Task to carry out: In the records below, find the line that contains "aandachtspunten!", then transcribe it and every later line exactly, stopping at the final line.

--- START ---

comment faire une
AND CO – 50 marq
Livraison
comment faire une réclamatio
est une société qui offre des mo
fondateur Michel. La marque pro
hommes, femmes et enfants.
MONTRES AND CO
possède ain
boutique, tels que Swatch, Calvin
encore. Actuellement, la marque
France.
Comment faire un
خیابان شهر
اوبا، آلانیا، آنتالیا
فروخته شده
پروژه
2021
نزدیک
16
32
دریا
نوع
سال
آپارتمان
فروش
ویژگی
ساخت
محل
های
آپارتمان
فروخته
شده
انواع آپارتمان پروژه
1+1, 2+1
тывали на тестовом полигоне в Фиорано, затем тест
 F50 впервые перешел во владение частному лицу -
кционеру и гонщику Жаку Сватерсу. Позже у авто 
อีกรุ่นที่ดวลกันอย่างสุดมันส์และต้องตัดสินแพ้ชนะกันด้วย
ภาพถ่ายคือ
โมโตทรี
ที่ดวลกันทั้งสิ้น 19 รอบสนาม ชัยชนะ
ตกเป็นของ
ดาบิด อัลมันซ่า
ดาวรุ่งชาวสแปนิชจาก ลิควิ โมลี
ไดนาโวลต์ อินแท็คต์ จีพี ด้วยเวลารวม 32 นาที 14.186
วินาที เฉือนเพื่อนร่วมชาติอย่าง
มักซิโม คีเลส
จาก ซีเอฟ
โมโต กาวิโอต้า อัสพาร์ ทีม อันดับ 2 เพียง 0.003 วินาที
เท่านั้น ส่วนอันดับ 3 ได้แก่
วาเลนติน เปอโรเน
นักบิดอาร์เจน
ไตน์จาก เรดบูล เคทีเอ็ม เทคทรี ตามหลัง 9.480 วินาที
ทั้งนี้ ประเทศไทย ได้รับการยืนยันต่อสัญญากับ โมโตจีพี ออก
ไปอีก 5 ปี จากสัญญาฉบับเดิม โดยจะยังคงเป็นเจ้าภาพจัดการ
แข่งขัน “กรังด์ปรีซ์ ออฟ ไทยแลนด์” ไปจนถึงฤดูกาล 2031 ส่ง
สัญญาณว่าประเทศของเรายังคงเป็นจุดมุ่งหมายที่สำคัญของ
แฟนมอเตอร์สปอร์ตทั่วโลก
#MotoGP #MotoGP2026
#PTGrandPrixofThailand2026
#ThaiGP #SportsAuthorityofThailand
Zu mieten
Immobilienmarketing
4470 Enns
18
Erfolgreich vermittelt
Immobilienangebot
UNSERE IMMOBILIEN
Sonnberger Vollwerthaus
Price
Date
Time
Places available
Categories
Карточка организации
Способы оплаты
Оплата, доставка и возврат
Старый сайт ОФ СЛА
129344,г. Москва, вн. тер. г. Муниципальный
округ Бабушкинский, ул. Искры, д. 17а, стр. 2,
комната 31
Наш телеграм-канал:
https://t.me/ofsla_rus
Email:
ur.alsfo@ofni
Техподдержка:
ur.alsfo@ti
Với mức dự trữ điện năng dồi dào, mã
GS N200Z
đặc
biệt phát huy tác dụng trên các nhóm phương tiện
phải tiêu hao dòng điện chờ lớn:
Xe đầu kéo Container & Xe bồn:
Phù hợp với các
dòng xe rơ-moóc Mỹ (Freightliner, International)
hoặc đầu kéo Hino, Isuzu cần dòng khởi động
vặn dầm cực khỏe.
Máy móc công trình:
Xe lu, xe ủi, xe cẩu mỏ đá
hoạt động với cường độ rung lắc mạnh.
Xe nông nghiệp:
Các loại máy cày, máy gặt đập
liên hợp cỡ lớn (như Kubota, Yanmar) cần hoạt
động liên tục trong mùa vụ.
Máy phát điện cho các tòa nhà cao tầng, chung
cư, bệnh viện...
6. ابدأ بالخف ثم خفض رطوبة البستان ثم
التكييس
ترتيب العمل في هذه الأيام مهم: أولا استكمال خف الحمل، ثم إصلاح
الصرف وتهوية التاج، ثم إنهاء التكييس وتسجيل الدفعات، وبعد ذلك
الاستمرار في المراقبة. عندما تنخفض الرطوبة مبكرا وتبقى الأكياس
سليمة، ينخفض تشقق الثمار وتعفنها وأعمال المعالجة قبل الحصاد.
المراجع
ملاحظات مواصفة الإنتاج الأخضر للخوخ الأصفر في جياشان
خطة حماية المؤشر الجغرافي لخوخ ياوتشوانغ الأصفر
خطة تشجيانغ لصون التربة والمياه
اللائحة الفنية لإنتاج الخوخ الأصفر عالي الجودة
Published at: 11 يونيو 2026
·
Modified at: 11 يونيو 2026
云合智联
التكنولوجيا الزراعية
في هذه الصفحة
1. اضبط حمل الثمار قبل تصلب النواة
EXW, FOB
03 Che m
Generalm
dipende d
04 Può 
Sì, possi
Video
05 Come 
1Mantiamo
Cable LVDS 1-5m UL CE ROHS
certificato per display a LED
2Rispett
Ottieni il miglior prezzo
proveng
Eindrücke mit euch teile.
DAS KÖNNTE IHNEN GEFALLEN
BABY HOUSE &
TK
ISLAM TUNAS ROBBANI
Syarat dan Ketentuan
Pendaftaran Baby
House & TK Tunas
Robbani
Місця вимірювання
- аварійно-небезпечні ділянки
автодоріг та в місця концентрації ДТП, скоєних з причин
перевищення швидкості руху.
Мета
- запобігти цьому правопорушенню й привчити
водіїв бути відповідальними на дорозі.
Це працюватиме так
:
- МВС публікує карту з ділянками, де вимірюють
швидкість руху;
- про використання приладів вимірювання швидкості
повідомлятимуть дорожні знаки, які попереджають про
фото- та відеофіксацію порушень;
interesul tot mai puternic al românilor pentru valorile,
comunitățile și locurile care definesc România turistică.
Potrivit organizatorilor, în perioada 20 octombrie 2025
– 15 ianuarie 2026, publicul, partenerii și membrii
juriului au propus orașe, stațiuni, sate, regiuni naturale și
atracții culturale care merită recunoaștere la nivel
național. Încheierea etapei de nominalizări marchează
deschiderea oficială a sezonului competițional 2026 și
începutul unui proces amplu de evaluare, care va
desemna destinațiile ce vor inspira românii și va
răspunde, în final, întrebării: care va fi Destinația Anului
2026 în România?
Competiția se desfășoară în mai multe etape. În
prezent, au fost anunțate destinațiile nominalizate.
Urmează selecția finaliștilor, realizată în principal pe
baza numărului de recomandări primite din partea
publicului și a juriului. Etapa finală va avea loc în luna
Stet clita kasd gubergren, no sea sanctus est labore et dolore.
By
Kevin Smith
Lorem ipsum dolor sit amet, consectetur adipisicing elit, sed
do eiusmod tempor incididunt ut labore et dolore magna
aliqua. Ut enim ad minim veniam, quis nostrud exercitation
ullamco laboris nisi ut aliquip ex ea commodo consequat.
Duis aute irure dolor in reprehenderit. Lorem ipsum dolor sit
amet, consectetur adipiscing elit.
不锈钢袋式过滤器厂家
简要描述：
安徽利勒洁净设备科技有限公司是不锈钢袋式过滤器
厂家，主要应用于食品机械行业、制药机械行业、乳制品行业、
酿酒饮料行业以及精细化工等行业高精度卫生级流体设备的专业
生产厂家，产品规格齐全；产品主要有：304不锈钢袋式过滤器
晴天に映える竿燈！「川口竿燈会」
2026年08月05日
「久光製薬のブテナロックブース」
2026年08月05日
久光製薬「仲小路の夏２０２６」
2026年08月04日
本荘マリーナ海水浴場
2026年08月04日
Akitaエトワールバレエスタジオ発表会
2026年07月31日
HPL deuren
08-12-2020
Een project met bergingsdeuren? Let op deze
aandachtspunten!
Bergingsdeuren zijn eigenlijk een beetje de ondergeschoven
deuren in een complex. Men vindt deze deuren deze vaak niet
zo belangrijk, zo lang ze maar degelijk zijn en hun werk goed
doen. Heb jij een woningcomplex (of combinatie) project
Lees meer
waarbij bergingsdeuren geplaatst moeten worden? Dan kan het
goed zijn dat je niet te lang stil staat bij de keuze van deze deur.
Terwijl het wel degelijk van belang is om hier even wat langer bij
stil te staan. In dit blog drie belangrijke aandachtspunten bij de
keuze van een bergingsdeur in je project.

--- END ---

Reply:
aandachtspunten!
Bergingsdeuren zijn eigenlijk een beetje de ondergeschoven
deuren in een complex. Men vindt deze deuren deze vaak niet
zo belangrijk, zo lang ze maar degelijk zijn en hun werk goed
doen. Heb jij een woningcomplex (of combinatie) project
Lees meer
waarbij bergingsdeuren geplaatst moeten worden? Dan kan het
goed zijn dat je niet te lang stil staat bij de keuze van deze deur.
Terwijl het wel degelijk van belang is om hier even wat langer bij
stil te staan. In dit blog drie belangrijke aandachtspunten bij de
keuze van een bergingsdeur in je project.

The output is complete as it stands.